Aim of the task » Return the lines of the data below in which the string "framed" occurs.

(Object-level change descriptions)
****************
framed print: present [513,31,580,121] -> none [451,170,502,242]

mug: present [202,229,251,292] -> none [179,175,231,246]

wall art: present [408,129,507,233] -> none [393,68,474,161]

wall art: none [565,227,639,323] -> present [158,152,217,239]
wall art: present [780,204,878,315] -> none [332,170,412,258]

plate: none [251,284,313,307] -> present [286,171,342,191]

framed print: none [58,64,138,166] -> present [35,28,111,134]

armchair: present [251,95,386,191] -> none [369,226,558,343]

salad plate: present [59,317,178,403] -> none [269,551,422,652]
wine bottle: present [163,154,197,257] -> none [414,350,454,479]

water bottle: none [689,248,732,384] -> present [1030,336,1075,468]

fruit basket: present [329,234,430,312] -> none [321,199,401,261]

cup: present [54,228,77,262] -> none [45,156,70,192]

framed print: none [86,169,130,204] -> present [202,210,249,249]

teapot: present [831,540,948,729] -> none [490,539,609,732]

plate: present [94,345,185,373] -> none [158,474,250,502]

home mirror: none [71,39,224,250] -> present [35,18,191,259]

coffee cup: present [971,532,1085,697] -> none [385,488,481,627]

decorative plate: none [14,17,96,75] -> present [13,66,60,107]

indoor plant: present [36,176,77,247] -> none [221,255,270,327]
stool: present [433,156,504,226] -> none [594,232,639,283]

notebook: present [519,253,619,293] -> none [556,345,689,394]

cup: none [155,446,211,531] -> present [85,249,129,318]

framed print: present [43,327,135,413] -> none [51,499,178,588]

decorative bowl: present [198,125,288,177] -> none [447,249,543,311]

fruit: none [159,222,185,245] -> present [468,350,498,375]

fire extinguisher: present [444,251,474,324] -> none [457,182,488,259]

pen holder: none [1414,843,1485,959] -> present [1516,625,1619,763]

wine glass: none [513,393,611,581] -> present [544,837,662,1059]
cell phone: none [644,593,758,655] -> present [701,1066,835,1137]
****************
Answer for the task »
framed print: present [513,31,580,121] -> none [451,170,502,242]
framed print: none [58,64,138,166] -> present [35,28,111,134]
framed print: none [86,169,130,204] -> present [202,210,249,249]
framed print: present [43,327,135,413] -> none [51,499,178,588]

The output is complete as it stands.